Leaving a vehicle sitting in one spot for a long time can cause flat spots in the tires. This is of particular concern for vehicles stored outside, as cold temperatures tend to accelerate the flattening process. Some storage facilities offer occasional driving services, which would help give the car some exercise and prevent flat spots. If you’re leaving the vehicle in storage for more than a month, the best move is to place it on jack stands at all four corners and remove the wheels and tires. This is a little more effort, but not having the vehicle’s weight on the tires is the best insurance against flat spots.

Mind the battery during car storage

Car batteries lose charge over time even if the vehicle is turned off and not using any power equipment. This is primarily a concern if you want someone to move your car occasionally, but losing radio presets and other stored information can also be annoying. Keeping charged is an easy fix and only takes an affordable battery tender, which trickles just enough juice to prevent the battery from completely dying.

Fill up with fuel

Leaving a vehicle sitting with a low fuel level for a long time can cause moisture accumulation. You may also want to consider a fuel stabilizer to prevent gum and rust while the vehicle is parked.

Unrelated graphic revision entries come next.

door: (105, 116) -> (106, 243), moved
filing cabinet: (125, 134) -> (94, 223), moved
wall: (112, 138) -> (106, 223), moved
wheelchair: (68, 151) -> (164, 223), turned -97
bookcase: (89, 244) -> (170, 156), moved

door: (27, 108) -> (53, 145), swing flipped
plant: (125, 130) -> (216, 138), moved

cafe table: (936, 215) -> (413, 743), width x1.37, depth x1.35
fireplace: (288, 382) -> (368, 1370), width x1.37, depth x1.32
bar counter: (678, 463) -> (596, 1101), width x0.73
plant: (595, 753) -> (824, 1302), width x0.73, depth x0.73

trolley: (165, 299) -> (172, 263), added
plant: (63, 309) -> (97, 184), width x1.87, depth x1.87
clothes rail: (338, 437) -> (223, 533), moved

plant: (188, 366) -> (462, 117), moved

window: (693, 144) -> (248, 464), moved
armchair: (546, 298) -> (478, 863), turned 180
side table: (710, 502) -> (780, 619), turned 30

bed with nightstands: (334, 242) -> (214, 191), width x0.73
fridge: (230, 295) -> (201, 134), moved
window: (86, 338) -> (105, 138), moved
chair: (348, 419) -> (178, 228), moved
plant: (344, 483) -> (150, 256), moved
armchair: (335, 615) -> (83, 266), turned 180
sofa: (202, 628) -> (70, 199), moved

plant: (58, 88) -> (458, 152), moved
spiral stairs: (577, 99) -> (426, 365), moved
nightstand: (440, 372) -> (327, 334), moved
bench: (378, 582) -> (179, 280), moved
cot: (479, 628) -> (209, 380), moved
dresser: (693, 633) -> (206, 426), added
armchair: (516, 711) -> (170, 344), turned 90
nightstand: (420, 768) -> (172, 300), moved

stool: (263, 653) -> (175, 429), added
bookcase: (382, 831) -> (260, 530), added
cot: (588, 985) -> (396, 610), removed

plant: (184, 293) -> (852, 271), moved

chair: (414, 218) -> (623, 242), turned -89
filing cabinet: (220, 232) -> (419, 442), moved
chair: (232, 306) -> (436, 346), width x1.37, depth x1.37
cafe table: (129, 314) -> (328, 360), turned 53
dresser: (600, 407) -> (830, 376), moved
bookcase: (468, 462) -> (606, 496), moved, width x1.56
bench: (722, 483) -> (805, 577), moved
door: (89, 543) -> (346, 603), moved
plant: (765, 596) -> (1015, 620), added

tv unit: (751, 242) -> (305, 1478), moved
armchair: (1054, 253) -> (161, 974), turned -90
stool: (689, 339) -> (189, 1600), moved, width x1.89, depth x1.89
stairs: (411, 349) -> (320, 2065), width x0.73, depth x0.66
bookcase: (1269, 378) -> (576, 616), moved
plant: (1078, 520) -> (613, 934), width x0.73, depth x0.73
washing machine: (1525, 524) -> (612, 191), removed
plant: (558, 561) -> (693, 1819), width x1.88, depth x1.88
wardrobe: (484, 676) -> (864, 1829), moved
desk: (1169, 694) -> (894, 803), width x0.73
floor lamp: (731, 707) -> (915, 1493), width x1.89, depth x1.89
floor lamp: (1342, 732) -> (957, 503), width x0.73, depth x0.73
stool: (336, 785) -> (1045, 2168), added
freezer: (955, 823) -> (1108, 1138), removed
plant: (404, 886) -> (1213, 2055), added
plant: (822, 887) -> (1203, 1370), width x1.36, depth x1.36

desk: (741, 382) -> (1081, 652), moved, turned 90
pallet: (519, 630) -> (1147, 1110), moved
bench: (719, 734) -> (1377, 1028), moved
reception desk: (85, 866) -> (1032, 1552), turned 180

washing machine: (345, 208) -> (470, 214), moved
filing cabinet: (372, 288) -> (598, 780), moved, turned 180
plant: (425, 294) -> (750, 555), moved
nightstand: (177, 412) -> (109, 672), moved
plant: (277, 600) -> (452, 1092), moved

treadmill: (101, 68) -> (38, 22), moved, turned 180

How to get your stored vehicle ready for the road

Once winter’s over and you’re ready to get back on the road, take a minute to ensure it’s ready for action. If you’ve removed the wheels and placed it on jack stands, replace the wheels and tires and lower the vehicle. Check for signs of damage from rodents and other animals if it’s been parked outside, and make sure the tires are road ready if you didn’t remove them.

Take a moment to inspect the seals and soft rubber components on the exterior for damage, especially if the vehicle has been parked outside all winter. The worst time to find out your window seal is cracked is when it’s raining. This includes your windshield wipers and around exterior light fixtures.

Check your fluids and under-hood area to ensure there are no leaks or visually damaged components. Peek under the vehicle to see if any fluids have leaked. Remove the battery tender if you used one, and check the battery charge to ensure you have power. Turn on exterior lights to make sure everything works.

Car Storage Frequently Asked Questions

Can I store my car in a standard storage unit?

In most cases, yes. As long as it will fit. Check with your desired storage facility to make sure it allows car storage in a standard unit. All the same preparation steps apply, and you’ll need enough room to move around the car inside the unit.

Can I work on my car in a storage unit?

While many facilities allow car storage, working on or repairing vehicles is against most places’ policies. The risk of something happening, either to you or the facility, is too great.

How long can I store my car?

The information we’ve provided here is intended for vehicles stored for less than a year. If you need to put a car away for an extended period, there are additional steps you’ll need to take to ensure that it’s operational when you pull it out of storage and prep it for road use.

Can I drive with flat spots on my tires?

While moving the car with flat spots on the tires might be physically possible, it’s not a good idea. Beyond a bumpy ride, flat spots can lead to blowouts and may impact the tire’s safety. If you’ve let the car sit long enough for the tires to change shape, it’s time for new tires.

storing a car for winter

Can I drive with year-old gas in my car?

Gas is generally fine for a couple of months, maybe a little longer if you used a fuel stabilizer, but old fuel can cause various problems. Engine knock, clogged injectors, and more can all come from using old gas.

What about storing a car in my backyard?

You can store the car wherever you have space, but parking it on grass or bare dirt can lead to some issues. Moisture from the ground can cause rust across the underbody, and that’s before we get to the dead spot you’ll cause on your lawn.

Can I store my car parked on a hill?

Parking on a hill for long periods can cause issues with the drivetrain and suspension components. Fluids in the engine and other parts of the car can move to places where they aren’t supposed to be, and you’ll likely need an emergency brake replacement after a while.